Yoksa bir çift lafa kanan birisi miyim?..

- Ciddi moda geçiyoruz. -

Ben aşkı çok yaşamadım... Doğru insanlar çıkmadı karşıma. Çok beklenti içine girmedim diyemem; ama imkansız şeyleri beklemedim karşımdakinden. Mümkün olduğunca anlayışlı oldum. Kimi zaman çabuk kırıldım, çok alınganım sanırım, kimi zaman da çok tepki gösterip karşımdakini üzdüm...Masum kaldı tüm davranışlarım. İyi niyetimle yaklaştım her zaman. Olmadı... Çözümlemelerimde hatalı olmadım hiç bir zaman. İnsan sarrafı olmuştum kısmen, demek istediğim. Haklı çıktım bazı konularda.

Bakmıyorum dış güzelliğe öyle. Aman çekici olsun, akıllı olsun, oturmasını kalkmasını bilsin, olgun davransın... Bu tip şeyleri beklemedim karşımdakinden.
Zaten içten söylediği tek bir kelimeyle yıkıyorum ben tüm duvarlarımı. Sanırım bu da aşırı duygusal olmamdan kaynaklanıyor.

Özetle, kalbimin çalınmasını sağlamak için tüm alarm sistemimi kapatmış durumday(d)ım... Artık değil. Yanlış insanlar çıktı karşıma hep. En masum duygularımı, yanlış insanların kalbinde saklamaya çalışmışım. Şimdi diyeceksiniz bir kibritle tüm samanlığı yaktın hemen, demeyin öyle şeyler.

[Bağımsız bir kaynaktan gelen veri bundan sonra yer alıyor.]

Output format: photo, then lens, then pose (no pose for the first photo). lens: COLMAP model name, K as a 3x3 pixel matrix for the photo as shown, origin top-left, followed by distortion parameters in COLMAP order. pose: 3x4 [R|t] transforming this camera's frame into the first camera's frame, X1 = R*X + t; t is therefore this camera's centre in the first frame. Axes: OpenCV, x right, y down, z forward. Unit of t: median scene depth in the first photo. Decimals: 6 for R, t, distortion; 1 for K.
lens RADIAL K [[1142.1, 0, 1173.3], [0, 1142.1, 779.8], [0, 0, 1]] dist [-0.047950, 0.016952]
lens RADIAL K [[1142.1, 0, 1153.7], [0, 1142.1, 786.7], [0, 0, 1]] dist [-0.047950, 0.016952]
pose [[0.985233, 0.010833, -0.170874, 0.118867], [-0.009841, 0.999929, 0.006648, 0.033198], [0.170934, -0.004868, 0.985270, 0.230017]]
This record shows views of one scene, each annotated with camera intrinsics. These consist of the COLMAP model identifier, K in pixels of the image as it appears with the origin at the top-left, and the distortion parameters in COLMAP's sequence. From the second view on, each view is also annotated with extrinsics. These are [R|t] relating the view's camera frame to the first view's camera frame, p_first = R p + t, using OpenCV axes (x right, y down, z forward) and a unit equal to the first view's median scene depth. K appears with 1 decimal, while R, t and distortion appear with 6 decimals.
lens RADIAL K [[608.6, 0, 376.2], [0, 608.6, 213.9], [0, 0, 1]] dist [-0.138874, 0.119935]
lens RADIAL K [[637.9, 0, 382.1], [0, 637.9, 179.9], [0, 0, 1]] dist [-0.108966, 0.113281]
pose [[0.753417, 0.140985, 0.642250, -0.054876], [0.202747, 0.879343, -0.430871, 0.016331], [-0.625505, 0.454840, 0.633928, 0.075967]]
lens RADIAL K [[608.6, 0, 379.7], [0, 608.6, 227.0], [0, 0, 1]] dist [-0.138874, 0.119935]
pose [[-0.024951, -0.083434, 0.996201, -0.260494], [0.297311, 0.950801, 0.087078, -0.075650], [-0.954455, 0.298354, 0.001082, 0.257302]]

Yakarım ben! Ben o birkaç insana gelene kadar ne kadar insanla muhattap olmak zorunda kaldım. Ne yüzler, ne kalpler, ne beyinler tanıdım; bilseniz... O yüzden artık duruldum, kalbim sakinleşti, huzur moduna geçtim. Uzun bir süre de böyle kalacağım galiba.

Şimdi ise bırakın önceki duvarları kaldırmayı, o duvarların üstüne bir de demir tel çektim. Hatalı mıyım, değil miyim, hiç tartışacak gücüm kalmadı. Aşırı derece yorgunum duygusal konularda. O yüzden dokunmayın, göz yaşlarımda boğulursunuz...

Mutlu beraberlik... Hımm... Çok zor. Ben artık günümüz çiftlerinin neredeyse hiç birinin birlikteliğine inanmıyorum, samimi bulmuyorum, gelecek vaadeden bir şey olarak göremiyorum. Yapamıyorum; çünkü çok yapmacık geliyor her şey. Hatta bir aralar görücü usülünün çok mantıklı olduğunu bile düşünmekteydim. :P Derseniz ki samimi bir çift var, sence ne yapmalı bunlar mutluluklarını sürdürebilmeleri için derseniz, o zaman derim ki, o çifte "hoşgörü" ve "fedakarlık" kavramlarını aşılayın, benimsetin, beyinlerine sokun yahu! Şu zamandaki en önemli kavramlardan biri bence bu iki şey. Şey? Ney? Ben neden bahsediyordum ya?!

Aman! Mimlenmenin hakkını verdim umarım, Agüleys?